How Twitter responds to Japan’s Supreme Court decision?

For companies that provide universal services via the Internet, responding to laws and regulations that differ from country to country may be a problem. Twitter’s headquarters may be now considering how to respond to the decision of Japan’s Supreme Court. 

Previously on this blog, we reported a copyright infringement case in which the IP High Court recognized the responsibility of Twitter users who Retweeted a Tweet containing infringing content (See “Twitter Retweet function caused moral rights infringement in Japan”). Two years later, on July 21 2020, the Supreme Court upheld the IP High Court’s ruling and dismissed the Twitter’s appeal. You can see the decision (in Japanese) here

According to this ruling, users are required to make sure that the Tweet they Retweet is not infringing, despite this being a problem with the specifications of Twitter’s Retweet feature. Many people may hesitate to Retweet.  

In response to this decision, Twitter’s possible solutions are probably as follows:

  1. Change the global specifications of the Retweet feature so as not to trim the image
  2. Change specifications for the Japanese users as follows
    • Change specifications of the Retweet feature so as not to trim the images;
    • Disable Retweet function; or
    • Display a warning when using the Retweet feature. 

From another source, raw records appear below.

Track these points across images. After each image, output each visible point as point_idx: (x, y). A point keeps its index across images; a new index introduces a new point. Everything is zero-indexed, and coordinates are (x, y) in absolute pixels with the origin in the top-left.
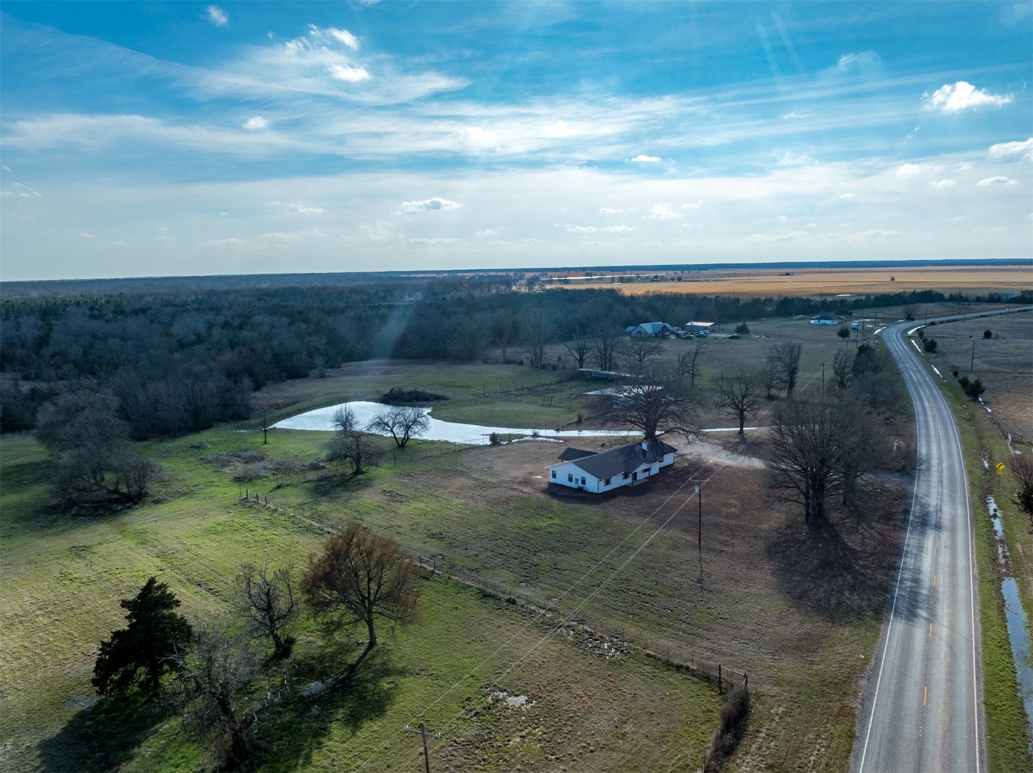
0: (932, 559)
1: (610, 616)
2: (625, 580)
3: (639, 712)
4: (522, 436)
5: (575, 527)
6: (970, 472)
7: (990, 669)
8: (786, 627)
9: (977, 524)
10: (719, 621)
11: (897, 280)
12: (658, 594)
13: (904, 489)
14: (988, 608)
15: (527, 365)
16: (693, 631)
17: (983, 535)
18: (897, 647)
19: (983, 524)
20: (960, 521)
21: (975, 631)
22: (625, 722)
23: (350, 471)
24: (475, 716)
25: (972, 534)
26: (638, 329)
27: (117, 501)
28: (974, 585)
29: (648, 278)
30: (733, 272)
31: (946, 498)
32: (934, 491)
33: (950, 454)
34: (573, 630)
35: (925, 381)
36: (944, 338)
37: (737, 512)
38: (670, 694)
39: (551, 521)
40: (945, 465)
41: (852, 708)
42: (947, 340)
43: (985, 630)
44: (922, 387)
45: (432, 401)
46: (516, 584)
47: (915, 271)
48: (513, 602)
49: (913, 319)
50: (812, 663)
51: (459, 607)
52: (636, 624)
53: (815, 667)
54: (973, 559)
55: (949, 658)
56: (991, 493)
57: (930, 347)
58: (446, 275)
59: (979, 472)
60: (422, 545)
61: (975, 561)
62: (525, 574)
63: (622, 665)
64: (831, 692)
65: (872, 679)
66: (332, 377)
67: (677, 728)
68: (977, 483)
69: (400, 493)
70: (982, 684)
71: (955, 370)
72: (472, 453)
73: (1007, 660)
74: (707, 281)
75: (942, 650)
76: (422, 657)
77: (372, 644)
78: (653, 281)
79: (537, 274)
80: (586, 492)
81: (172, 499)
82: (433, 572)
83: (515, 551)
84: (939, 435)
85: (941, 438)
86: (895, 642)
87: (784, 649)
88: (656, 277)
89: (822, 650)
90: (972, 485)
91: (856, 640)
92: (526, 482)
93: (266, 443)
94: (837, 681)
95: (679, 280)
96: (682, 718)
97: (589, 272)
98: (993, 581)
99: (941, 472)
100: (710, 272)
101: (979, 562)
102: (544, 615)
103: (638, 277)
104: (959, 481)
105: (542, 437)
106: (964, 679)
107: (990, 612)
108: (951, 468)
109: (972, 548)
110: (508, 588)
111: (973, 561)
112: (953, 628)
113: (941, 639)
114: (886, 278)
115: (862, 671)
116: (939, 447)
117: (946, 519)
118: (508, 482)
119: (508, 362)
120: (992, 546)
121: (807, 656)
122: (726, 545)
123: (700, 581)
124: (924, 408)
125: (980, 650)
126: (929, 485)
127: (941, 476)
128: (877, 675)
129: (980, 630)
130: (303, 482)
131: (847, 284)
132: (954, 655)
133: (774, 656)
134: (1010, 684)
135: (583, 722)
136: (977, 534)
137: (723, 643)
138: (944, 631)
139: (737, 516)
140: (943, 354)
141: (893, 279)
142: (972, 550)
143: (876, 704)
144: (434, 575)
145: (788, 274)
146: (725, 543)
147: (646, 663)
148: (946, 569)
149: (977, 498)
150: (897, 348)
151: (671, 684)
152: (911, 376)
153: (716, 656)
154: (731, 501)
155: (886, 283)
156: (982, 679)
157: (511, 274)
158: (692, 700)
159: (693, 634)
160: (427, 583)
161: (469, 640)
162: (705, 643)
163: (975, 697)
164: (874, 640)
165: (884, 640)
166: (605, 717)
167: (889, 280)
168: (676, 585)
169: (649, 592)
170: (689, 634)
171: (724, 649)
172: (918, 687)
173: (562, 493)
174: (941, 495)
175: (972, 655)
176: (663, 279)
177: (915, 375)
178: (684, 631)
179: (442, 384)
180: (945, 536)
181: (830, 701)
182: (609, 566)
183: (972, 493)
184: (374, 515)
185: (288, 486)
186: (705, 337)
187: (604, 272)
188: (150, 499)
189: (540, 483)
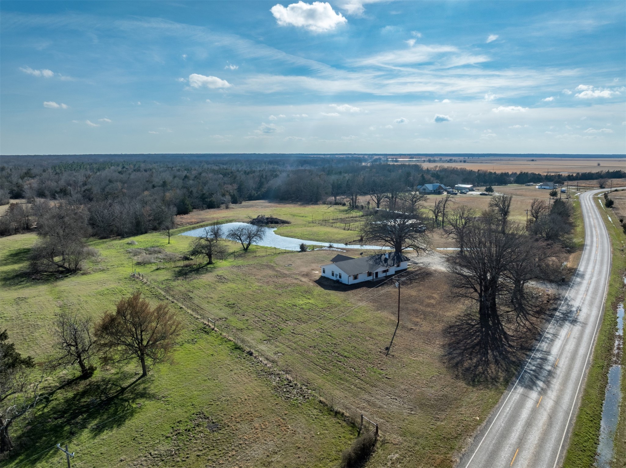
0: (561, 346)
1: (310, 370)
2: (335, 344)
3: (291, 445)
4: (321, 247)
5: (321, 306)
6: (611, 285)
7: (577, 439)
8: (430, 389)
9: (604, 322)
10: (384, 380)
11: (601, 165)
12: (352, 356)
13: (559, 294)
14: (592, 387)
15: (347, 206)
16: (362, 386)
17: (606, 331)
18: (508, 413)
19: (609, 323)
20: (592, 319)
21: (575, 406)
22: (276, 453)
23: (206, 262)
24: (176, 435)
25: (597, 329)
26: (424, 187)
27: (62, 272)
28: (586, 368)
29: (446, 160)
30: (500, 159)
31: (587, 302)
32: (580, 297)
33: (600, 272)
34: (279, 378)
35: (599, 225)
36: (622, 199)
37: (434, 303)
38: (320, 433)
39: (308, 301)
40: (594, 279)
41: (451, 461)
42: (623, 200)
43: (583, 405)
44: (595, 228)
45: (280, 224)
46: (261, 341)
47: (615, 161)
48: (251, 354)
49: (604, 188)
50: (438, 419)
51: (215, 354)
52: (325, 377)
53: (439, 423)
54: (592, 348)
55: (546, 426)
56: (622, 301)
57: (609, 204)
58: (329, 156)
59: (618, 285)
60: (217, 311)
61: (593, 350)
62: (271, 335)
63: (298, 407)
64: (442, 445)
65: (477, 439)
66: (233, 208)
67: (310, 462)
68: (613, 293)
69: (226, 277)
70: (565, 452)
71: (621, 218)
72: (285, 255)
73: (593, 433)
74: (481, 163)
75: (543, 418)
76: (169, 387)
77: (144, 374)
78: (449, 162)
79: (381, 157)
80: (341, 283)
81: (94, 273)
82: (213, 329)
83: (273, 319)
84: (596, 260)
85: (597, 261)
86: (508, 409)
87: (422, 406)
88: (451, 160)
89: (449, 410)
90: (609, 294)
91: (479, 404)
92: (307, 275)
93: (169, 243)
94: (450, 436)
95: (465, 162)
96: (318, 455)
97: (412, 156)
98: (603, 366)
99: (589, 284)
100: (486, 158)
101: (596, 350)
102: (266, 365)
103: (440, 160)
104: (600, 291)
105: (334, 248)
106: (552, 446)
107: (591, 391)
108: (598, 282)
109: (594, 340)
110: (254, 343)
111: (591, 350)
112: (558, 402)
113: (545, 410)
114: (595, 164)
115: (473, 430)
116: (594, 268)
117: (582, 317)
118: (296, 274)
119: (336, 204)
120: (611, 339)
121: (436, 413)
122: (416, 325)
123: (387, 349)
124: (592, 242)
125: (574, 421)
126: (577, 293)
127: (589, 287)
128: (483, 436)
129: (579, 405)
130: (174, 267)
131: (568, 167)
132: (551, 424)
133: (412, 411)
134: (590, 453)
135: (246, 449)
136: (601, 330)
137: (379, 397)
138: (549, 403)
139: (433, 305)
140: (617, 209)
141: (599, 165)
142: (594, 341)
143: (472, 460)
144: (213, 331)
145: (533, 160)
146: (416, 324)
147: (316, 407)
148: (569, 354)
149: (610, 304)
150: (587, 204)
151: (325, 425)
152: (590, 221)
153: (368, 407)
154: (434, 295)
155: (594, 167)
156: (567, 448)
157: (366, 157)
158: (333, 440)
159: (361, 388)
160: (205, 336)
161: (206, 378)
162: (366, 396)
163: (556, 462)
164: (493, 405)
165: (499, 407)
166: (264, 447)
167: (596, 165)
168: (367, 351)
169: (346, 354)
170: (358, 388)
171: (377, 402)
172: (512, 449)
173: (326, 283)
174: (584, 300)
175: (565, 426)
176: (455, 161)
177: (593, 220)
178: (355, 386)
179: (292, 215)
180: (577, 328)
181: (437, 453)
182: (329, 334)
183: (607, 300)
184: (202, 290)
185: (164, 269)
186: (466, 193)
187: (421, 157)
188: (82, 272)
189: (315, 276)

Twitter has not commented on the decision at this time. Some may think that no further action is necessary. Because Twitter requires users to comply with applicable laws, rules, and regulations in their Terms of Service.  However, Japan is reportedly the second largest market for Twitter. Therefore, Twitter is likely to take some action for this.

Considering this case, it may be better to design in advance so that the features can be changed depending on the nationality or location of the user to make an easier solution, when developing a global service on the Internet.